_Request_
Please copy, exactly as they appear below, the lines from the one containing "often stems from" through the one containing "symptoms of fibromyalgia. I feel a little".

_Source records_

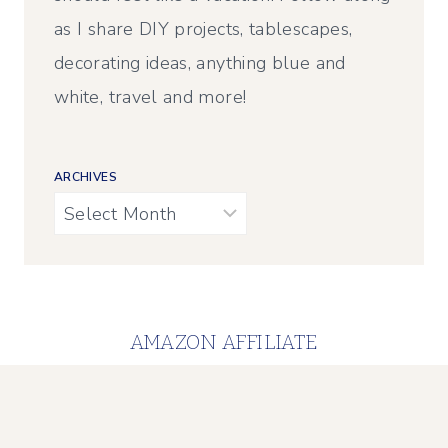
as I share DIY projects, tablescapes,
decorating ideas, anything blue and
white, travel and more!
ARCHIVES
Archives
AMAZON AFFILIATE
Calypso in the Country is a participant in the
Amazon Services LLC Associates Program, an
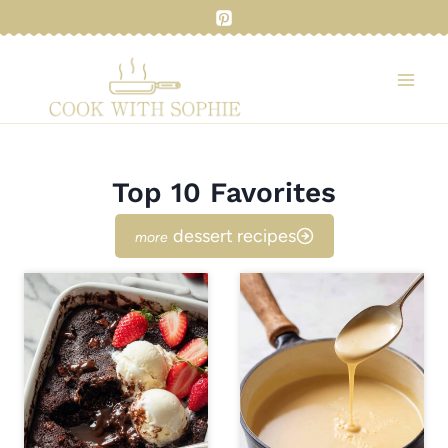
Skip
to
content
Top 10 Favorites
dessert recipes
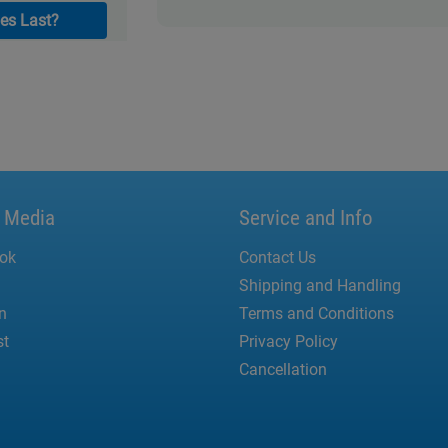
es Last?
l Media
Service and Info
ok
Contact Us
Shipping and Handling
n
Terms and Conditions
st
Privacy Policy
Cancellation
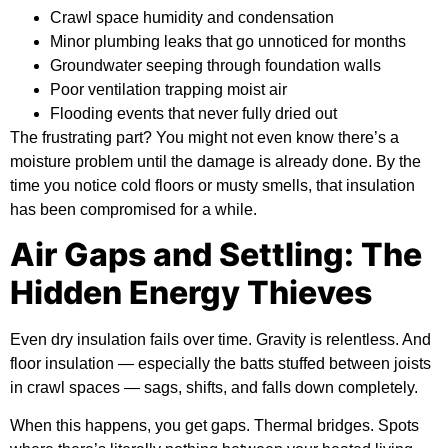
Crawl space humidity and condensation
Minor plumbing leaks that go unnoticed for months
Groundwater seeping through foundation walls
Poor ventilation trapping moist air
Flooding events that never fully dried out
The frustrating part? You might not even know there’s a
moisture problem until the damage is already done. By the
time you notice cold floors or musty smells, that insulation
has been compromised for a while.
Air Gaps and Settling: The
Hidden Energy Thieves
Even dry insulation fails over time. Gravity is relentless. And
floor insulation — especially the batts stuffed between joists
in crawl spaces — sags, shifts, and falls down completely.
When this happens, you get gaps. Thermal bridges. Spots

...

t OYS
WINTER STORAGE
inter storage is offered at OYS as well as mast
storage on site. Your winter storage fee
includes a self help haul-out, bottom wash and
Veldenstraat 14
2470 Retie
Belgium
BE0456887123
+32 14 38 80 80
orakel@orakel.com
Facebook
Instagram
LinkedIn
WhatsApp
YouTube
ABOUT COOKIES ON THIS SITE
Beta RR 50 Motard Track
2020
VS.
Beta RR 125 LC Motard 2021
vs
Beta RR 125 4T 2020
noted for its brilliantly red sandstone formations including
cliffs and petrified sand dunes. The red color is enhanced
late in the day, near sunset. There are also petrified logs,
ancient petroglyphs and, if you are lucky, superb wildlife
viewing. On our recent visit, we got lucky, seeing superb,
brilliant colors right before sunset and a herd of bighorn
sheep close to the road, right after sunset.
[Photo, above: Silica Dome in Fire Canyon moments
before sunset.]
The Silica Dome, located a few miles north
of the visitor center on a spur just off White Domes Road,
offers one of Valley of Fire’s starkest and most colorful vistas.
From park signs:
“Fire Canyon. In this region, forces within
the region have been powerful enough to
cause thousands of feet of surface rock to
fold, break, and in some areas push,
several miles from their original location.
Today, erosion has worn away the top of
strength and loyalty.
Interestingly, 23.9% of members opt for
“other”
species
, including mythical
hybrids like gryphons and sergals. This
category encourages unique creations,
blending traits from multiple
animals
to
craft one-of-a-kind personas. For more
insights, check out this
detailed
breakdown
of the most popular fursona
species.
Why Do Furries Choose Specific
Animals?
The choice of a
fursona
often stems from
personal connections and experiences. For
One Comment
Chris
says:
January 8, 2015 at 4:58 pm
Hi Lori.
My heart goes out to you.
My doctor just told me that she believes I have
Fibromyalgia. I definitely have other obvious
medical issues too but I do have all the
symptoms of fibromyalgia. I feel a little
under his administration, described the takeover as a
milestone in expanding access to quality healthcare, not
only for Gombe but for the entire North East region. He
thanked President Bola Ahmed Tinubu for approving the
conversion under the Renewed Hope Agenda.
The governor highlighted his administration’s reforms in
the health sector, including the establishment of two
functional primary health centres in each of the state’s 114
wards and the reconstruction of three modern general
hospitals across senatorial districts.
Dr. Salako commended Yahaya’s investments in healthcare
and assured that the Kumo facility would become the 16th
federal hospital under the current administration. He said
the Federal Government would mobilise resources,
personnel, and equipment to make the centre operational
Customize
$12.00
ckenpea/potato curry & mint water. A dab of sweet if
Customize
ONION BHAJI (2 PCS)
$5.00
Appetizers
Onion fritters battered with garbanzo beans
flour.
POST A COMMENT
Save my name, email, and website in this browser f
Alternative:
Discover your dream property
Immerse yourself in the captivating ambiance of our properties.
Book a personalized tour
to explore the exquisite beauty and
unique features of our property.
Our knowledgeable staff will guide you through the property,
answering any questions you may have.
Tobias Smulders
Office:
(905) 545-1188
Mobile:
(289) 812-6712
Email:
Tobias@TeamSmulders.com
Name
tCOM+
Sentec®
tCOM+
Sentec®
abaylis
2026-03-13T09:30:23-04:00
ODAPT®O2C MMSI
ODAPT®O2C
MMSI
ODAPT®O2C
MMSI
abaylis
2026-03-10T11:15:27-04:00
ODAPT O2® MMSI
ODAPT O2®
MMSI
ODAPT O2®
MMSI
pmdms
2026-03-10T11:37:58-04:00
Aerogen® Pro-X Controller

...

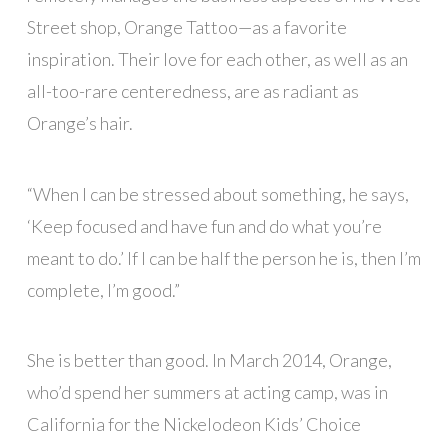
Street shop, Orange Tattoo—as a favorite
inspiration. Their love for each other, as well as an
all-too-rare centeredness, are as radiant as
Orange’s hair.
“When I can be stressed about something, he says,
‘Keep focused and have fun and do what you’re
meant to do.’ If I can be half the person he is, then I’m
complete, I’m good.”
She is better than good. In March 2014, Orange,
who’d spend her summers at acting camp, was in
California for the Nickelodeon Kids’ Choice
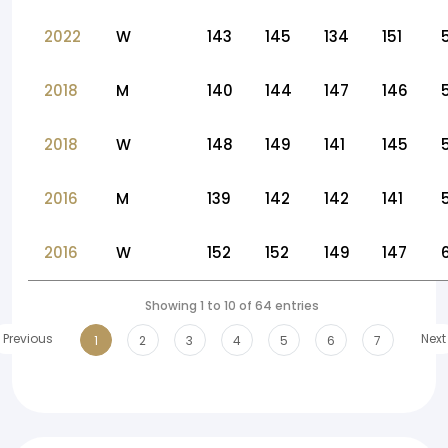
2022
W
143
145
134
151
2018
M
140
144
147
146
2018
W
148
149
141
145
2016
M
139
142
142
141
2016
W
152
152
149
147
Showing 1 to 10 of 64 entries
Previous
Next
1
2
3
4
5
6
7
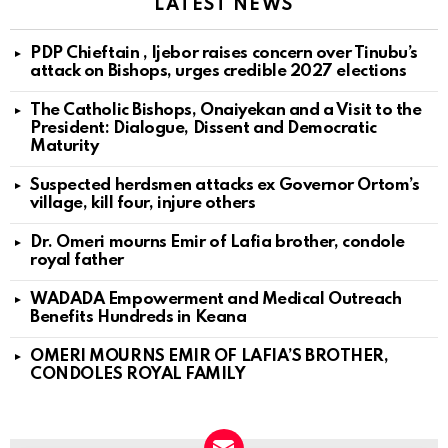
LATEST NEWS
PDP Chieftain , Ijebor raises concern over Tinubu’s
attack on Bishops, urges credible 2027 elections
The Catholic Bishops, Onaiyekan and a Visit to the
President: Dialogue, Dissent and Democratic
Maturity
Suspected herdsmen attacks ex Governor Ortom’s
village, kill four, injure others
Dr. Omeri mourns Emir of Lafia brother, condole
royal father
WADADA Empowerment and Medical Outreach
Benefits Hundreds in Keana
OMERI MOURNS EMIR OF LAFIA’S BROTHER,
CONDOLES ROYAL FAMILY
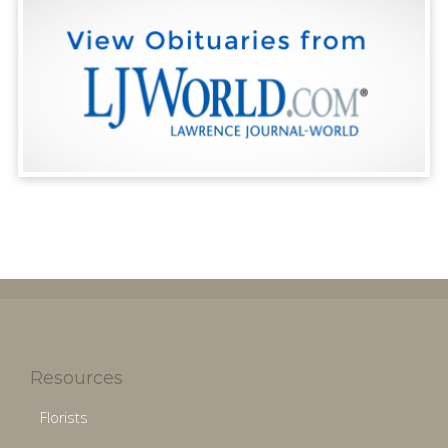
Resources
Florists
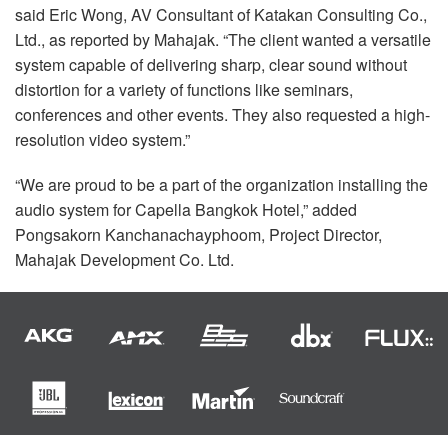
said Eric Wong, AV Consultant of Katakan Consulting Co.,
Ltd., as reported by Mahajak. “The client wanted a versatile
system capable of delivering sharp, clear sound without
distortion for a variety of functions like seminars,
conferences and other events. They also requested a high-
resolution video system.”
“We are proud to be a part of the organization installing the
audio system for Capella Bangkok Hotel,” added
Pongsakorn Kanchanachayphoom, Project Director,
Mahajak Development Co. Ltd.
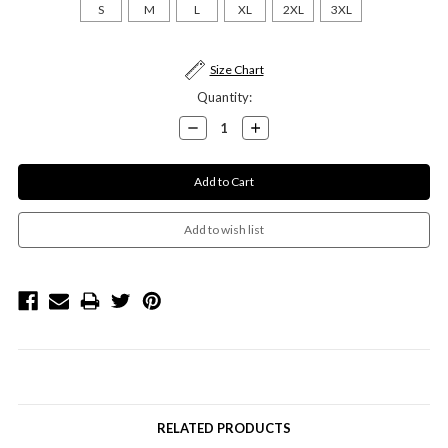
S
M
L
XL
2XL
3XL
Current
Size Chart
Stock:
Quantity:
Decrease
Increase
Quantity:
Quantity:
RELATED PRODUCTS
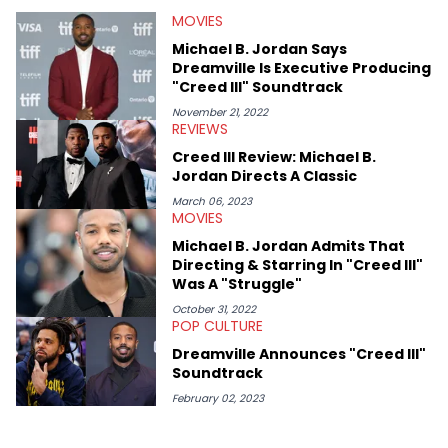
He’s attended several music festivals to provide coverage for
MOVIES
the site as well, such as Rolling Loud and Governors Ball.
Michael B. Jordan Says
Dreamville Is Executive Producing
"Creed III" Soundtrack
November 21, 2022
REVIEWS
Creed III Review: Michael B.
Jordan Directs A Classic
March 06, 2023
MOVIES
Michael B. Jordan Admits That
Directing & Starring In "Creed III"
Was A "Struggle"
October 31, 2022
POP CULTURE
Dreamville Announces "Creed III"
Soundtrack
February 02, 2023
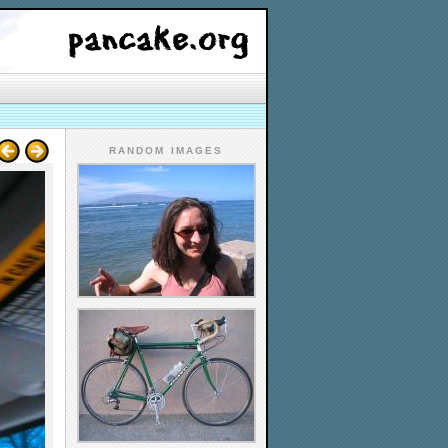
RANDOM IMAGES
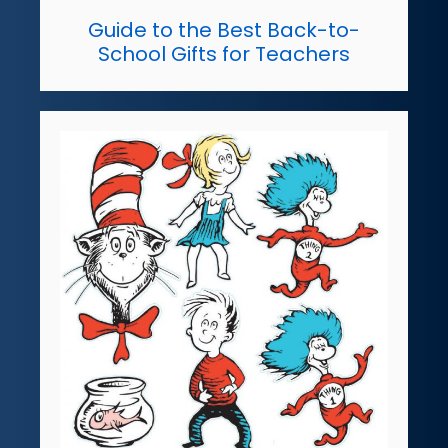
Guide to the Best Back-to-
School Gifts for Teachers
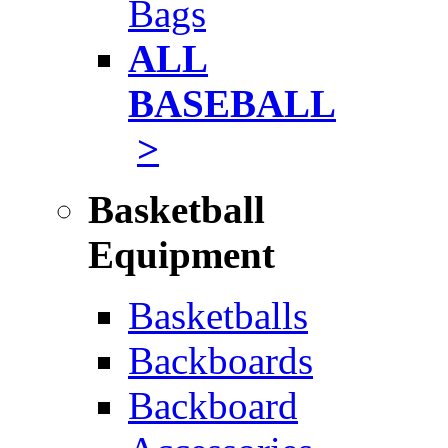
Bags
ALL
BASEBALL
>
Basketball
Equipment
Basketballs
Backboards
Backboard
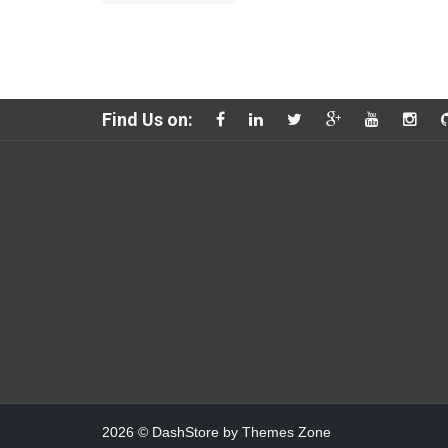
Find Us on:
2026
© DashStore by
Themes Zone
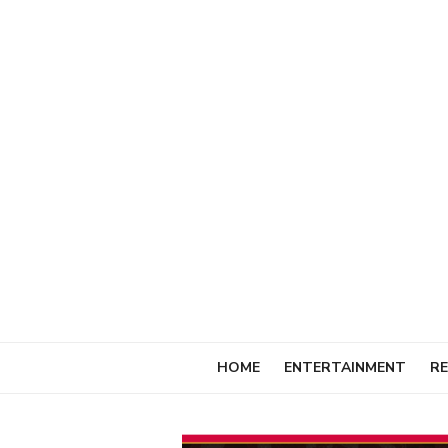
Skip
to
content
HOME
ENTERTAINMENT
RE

_Output_
often stems from
personal connections and experiences. For
One Comment
Chris
says:
January 8, 2015 at 4:58 pm
Hi Lori.
My heart goes out to you.
My doctor just told me that she believes I have
Fibromyalgia. I definitely have other obvious
medical issues too but I do have all the
symptoms of fibromyalgia. I feel a little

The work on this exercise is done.